Les officiers que leur service ne retenait pas s’étaient groupés et examinaient l’horizon par-dessus les sommets des arbres vers le sud-ouest, et les hommes s’arrêtaient de temps à autre pour regarder dans la même direction.

Byfleet était rempli de ce tumulte. Des gens faisaient des paquets et une vingtaine de hussards, quelques-uns à pied, les autres à cheval, les obligeaient à se hâter. Trois ou quatre camions administratifs, un vieil omnibus et beaucoup d’autres véhicules étaient alignés dans la rue du village et on les chargeait de tout ce qui semblait utile ou précieux. Il y avait aussi des gens en grand nombre qui avaient été assez respectueux des coutumes pour revêtir leurs habits du dimanche. Les soldats avaient toutes les peines du monde à leur faire comprendre la gravité de la situation.

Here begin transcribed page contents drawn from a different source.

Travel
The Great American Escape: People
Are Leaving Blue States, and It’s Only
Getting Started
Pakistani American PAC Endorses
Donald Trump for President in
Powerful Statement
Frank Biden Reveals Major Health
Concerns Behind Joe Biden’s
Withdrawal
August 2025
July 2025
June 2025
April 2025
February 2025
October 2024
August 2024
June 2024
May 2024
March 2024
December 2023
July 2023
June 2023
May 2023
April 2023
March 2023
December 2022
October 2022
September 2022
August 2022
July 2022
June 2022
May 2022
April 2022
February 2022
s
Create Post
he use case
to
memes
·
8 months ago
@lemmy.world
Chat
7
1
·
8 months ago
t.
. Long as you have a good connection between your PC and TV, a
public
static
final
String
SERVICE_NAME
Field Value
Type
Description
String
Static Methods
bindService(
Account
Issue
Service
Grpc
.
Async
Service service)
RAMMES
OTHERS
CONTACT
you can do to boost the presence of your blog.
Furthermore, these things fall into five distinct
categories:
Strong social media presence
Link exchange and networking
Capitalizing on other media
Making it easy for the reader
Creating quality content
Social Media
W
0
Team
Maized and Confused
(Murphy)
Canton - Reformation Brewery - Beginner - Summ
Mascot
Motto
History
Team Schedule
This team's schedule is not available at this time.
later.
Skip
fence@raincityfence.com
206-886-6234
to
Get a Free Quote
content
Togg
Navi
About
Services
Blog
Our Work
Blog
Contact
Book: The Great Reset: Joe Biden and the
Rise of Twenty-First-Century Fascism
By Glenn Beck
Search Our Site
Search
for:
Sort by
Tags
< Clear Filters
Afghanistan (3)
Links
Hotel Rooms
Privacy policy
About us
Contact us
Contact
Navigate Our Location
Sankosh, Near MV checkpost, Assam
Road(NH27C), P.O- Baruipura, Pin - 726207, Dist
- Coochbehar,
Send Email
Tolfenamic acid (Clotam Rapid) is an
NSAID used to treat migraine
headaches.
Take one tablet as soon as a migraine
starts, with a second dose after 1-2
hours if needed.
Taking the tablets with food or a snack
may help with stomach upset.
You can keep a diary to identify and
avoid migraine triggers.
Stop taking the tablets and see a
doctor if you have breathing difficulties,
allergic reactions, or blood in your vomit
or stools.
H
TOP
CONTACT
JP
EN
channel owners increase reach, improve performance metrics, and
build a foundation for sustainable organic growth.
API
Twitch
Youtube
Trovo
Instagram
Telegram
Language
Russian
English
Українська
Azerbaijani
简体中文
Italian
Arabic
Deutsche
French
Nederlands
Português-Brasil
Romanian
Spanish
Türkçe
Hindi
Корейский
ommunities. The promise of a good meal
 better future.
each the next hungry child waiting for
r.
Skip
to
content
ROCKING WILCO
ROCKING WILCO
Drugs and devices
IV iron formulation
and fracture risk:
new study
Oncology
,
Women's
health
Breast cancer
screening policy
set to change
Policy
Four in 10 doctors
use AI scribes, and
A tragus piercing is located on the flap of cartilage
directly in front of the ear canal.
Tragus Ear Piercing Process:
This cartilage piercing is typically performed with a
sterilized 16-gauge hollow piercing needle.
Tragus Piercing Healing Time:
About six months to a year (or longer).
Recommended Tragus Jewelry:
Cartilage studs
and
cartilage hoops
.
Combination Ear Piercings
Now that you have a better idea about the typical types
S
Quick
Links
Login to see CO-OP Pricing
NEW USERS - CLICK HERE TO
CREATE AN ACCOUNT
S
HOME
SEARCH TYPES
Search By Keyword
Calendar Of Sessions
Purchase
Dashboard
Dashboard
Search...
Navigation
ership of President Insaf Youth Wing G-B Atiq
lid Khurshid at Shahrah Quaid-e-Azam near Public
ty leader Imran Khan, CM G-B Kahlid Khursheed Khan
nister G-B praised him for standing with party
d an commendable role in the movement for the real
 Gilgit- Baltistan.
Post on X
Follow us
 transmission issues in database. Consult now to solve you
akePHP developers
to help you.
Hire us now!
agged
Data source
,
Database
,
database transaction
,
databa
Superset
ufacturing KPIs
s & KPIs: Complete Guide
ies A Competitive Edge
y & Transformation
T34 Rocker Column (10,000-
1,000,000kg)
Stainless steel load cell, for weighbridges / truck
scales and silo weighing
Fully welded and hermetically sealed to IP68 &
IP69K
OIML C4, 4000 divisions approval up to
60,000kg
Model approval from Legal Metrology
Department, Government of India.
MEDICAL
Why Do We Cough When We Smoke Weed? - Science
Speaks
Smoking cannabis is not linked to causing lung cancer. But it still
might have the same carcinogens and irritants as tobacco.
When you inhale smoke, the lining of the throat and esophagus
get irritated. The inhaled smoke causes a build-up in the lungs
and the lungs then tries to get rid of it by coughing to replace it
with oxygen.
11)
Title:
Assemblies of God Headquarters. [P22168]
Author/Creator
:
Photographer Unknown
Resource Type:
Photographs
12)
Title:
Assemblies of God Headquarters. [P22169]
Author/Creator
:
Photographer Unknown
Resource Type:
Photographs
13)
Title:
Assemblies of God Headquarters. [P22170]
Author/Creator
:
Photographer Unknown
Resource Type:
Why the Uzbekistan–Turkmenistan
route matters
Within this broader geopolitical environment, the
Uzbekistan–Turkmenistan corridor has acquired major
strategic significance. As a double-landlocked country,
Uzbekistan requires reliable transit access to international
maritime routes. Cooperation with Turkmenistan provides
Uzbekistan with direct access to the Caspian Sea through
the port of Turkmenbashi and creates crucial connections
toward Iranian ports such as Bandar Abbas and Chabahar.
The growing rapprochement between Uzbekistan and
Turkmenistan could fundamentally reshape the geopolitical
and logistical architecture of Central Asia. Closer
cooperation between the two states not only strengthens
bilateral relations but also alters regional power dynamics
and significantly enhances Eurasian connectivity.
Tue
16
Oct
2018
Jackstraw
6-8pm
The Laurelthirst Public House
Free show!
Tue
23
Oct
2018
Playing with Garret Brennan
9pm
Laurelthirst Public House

Nous vîmes un vieux bonhomme ridé, avec une immense malle et plus d’une vingtaine de pots contenant des orchidées, faire de violents reproches au caporal qui ne voulait pas s’en charger. Je m’arrêtai et le saisis par le bras.

— Savez-vous ce qui vient là-bas ? lui dis-je en montrant les bois de sapins qui cachaient la vue des Marsiens.